Un "délit d'écocide" va être créé pour punir les atteintes à l'environnement

Par AFP  |   |  606  mots
Barbara Pompili. (Crédits : CHARLES PLATIAU)
S'inspirant d'une proposition énoncée par la Convention citoyenne pour le climat, le gouvernement prépare un texte qui sera inscrit dans le code pénal considérant comme un délit tout atteinte grave à l'environnement, comme la pollution, avec des peines pouvant aller jusqu'à 10 ans d'emprisonnement.

Un "délit d'écocide" visant à prévenir et sanctionner les atteintes graves à l'environnement, dérivé d'une proposition de la Convention citoyenne pour le climat, va être créé, ont annoncé dimanche la ministre de la Transition écologique et le garde des Sceaux. Dans une interview conjointe au JDD, Eric Dupont-Moretti et Barbara Pompili détaillent ce nouveau délit et non crime comme l'avaient souhaité les 150 citoyens de la Convention pour le climat. "A l'enthousiasme citoyen qui s'est exprimé doit succéder une traduction juridique dans le code pénal", justifie le garde des Sceaux, faisant valoir un problème de constitutionnalité à l'égard du mot "crime".

"Nous allons créer un délit général de pollution. Les pénalités seront modulées en fonction de l'intentionnalité de l'auteur. Les peines encourues vont de trois ans d'emprisonnement à dix ans d'emprisonnement selon qu'on est en présence d'une infraction d'imprudence, d'une violation manifestement délibérée d'une obligation et la plus lourde, d'une infraction intentionnelle", rapporte Eric Dupont-Moretti.

Les amendes, qui se veulent dissuasives, iront de 375.000 à 4,5 millions d'euros. "Autrefois vous polluiez, vous gagniez, demain vous polluerez, vous paierez jusqu'à dix fois le bénéfice que vous auriez fait si vous aviez jeté vos déchets dans le fleuve", assure le garde des Sceaux.

La "mise en danger de l'environnement" également sanctionnée

Un deuxième délit de "mise en danger de l'environnement" devrait aussi voir le jour. Contrairement au premier, les sanctions pourront s'appliquer y compris quand la pollution n'a pas encore eu lieu, a précisé à l'AFP le ministère de la Transition écologique. "Le texte vise à pénaliser la mise en danger délibérée de l'environnement par des violations délibérées d'une obligation", souligne M. Dupond-Moretti dans le JDD. La peine encourue est d'un an de prison et 100.000 euros d'amende.
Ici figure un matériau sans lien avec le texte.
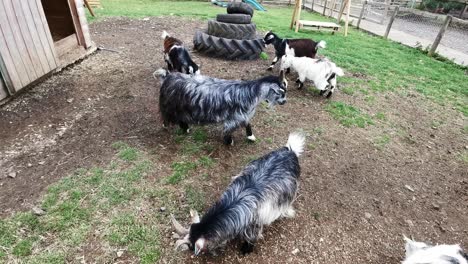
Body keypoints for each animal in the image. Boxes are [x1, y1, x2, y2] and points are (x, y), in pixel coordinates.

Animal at [155, 69, 288, 145]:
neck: (249, 93)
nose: (284, 102)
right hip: (171, 105)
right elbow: (228, 130)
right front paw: (229, 142)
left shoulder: (242, 115)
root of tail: (167, 77)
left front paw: (251, 137)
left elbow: (247, 124)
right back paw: (168, 126)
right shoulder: (234, 117)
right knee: (167, 115)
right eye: (281, 92)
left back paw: (185, 128)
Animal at [170, 133, 306, 255]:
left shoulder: (254, 225)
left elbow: (252, 238)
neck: (234, 203)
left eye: (193, 247)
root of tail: (290, 150)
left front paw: (246, 250)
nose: (190, 251)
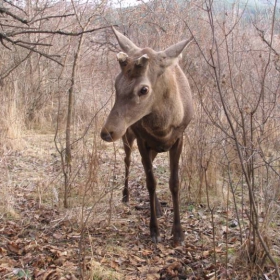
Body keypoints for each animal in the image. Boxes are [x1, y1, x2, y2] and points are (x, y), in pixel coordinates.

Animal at [101, 26, 195, 245]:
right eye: (116, 83)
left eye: (143, 89)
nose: (107, 132)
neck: (163, 128)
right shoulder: (143, 140)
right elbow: (151, 182)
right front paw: (154, 230)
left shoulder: (179, 138)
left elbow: (174, 183)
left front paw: (178, 233)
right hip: (129, 137)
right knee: (128, 162)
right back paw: (126, 195)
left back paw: (159, 208)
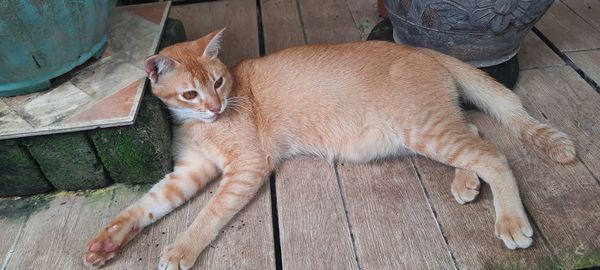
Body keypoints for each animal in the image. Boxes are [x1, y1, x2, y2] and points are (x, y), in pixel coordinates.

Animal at [84, 28, 576, 268]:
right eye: (190, 94)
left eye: (219, 82)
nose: (215, 105)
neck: (200, 127)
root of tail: (422, 51)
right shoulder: (188, 172)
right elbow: (144, 207)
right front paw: (106, 242)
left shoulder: (246, 167)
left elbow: (208, 214)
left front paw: (182, 250)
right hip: (428, 130)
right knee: (475, 134)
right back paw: (466, 182)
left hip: (423, 129)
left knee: (493, 155)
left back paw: (511, 221)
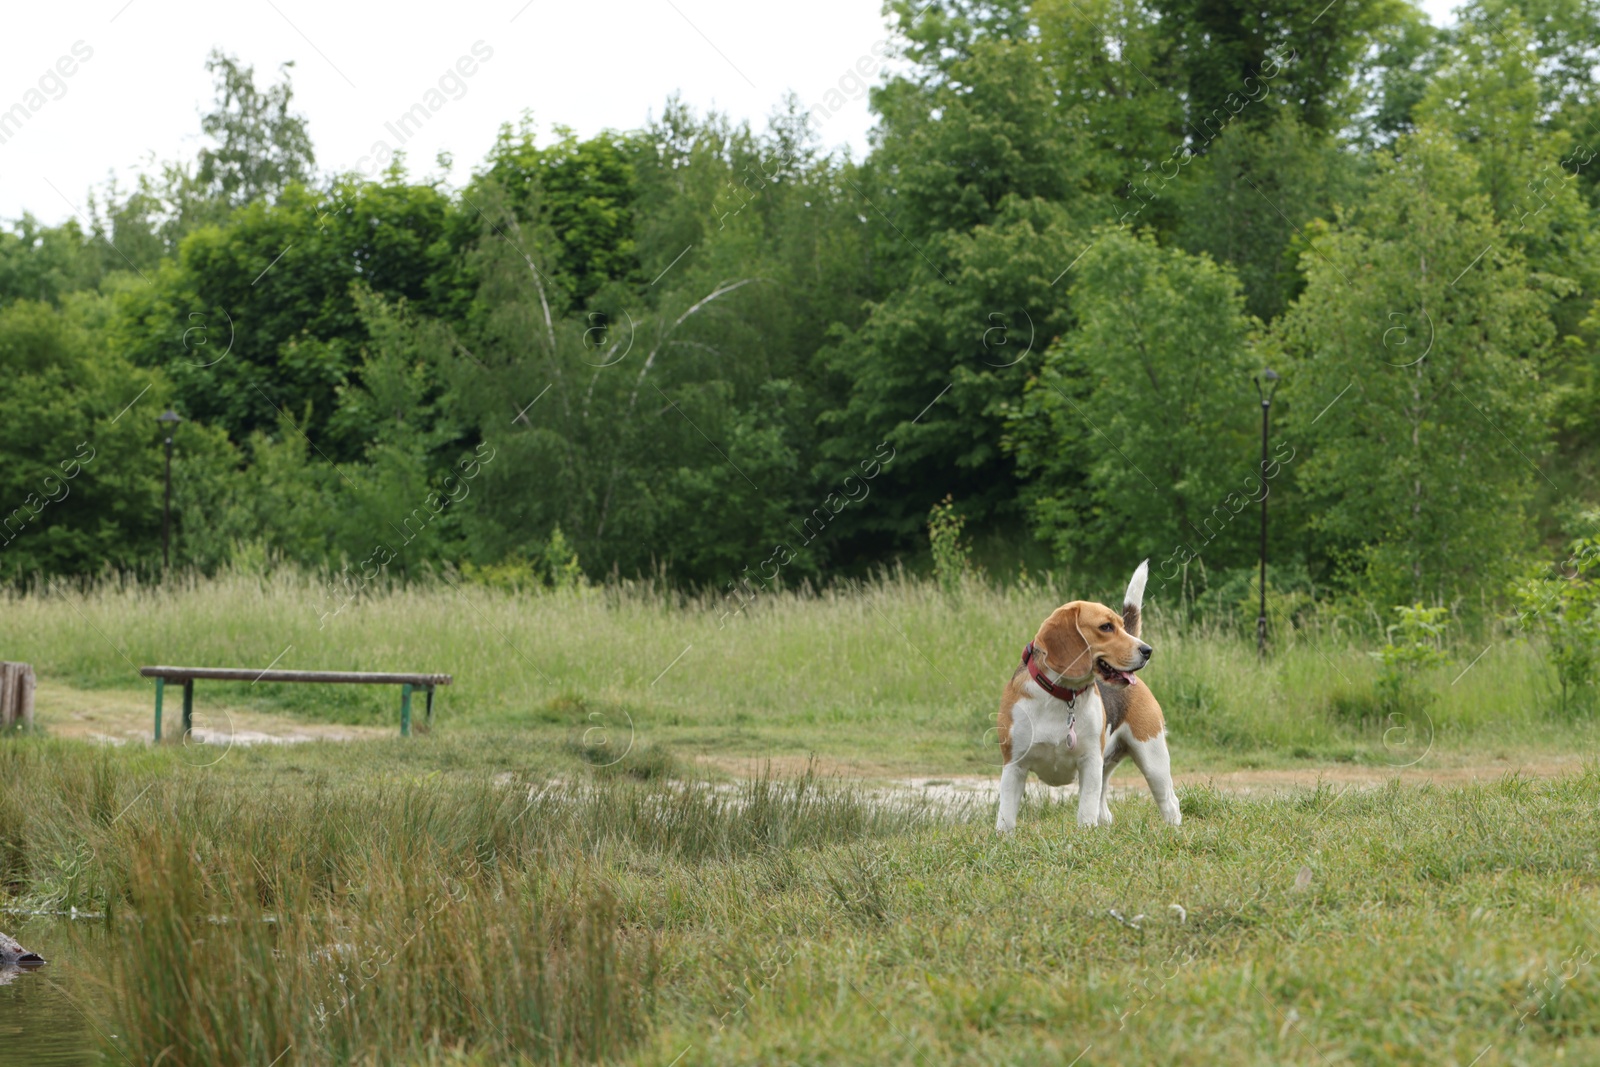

"C'est en fait la traduction, en des termes juridiques précis, de ce que demandaient les promoteurs historiques de la reconnaissance de l'écocide", assure Barbara Pompili. Les deux ministres s'entretiendront virtuellement lundi avec des représentants des 150 citoyens de la Convention pour le climat.

Création de juridictions spécialisées

Parallèlement à ces annonces, le ministre de la Justice a précisé les contours, dessinés par son prédécesseur Nicole Belloubet, de la réorganisation de la justice, dont la créations de juridictions spécialisées de l'environnement, pour faire face à ces nouveaux délits.

"Dans un chaque cour d'appel, il y aura un tribunal spécialisé compétent tant en matière civile, pour l'indemnisation des préjudices par exemple, qu'en matière pénale", précise-t-il. "La proposition qui sera présentée aux députés est infiniment moins ambitieuse que celle portée par la Convention citoyenne et ne correspond pas aux définitions internationale de l'écocide", a déploré le réalisateur et militant écologiste Cyril Dion sur Twitter, qui salue toutefois "une amélioration du droit".

Même tonalité pour l'eurodéputée écologiste Marie Toussaint, cofondatrice de l'association "Notre affaire à tous": "Le gouvernement annonce la reconnaissance de l'écocide, mais la description des mesures à venir, quoique bienvenues, ne correspond pas à la condamnation de ce grave crime contre la nature!", a-t-elle réagi sur le même réseau.

La Convention citoyenne pour le climat a été constituée en octobre 2019, à l'initiative du chef de l'État. Elle a regroupé 150 citoyens tirés au sort dans le but de proposer des mesures pour réduire les émissions de gaz à effet de serre. Elle en a proposé 149 à Emmanuel Macron, qui s'est engagé à en reprendre 146.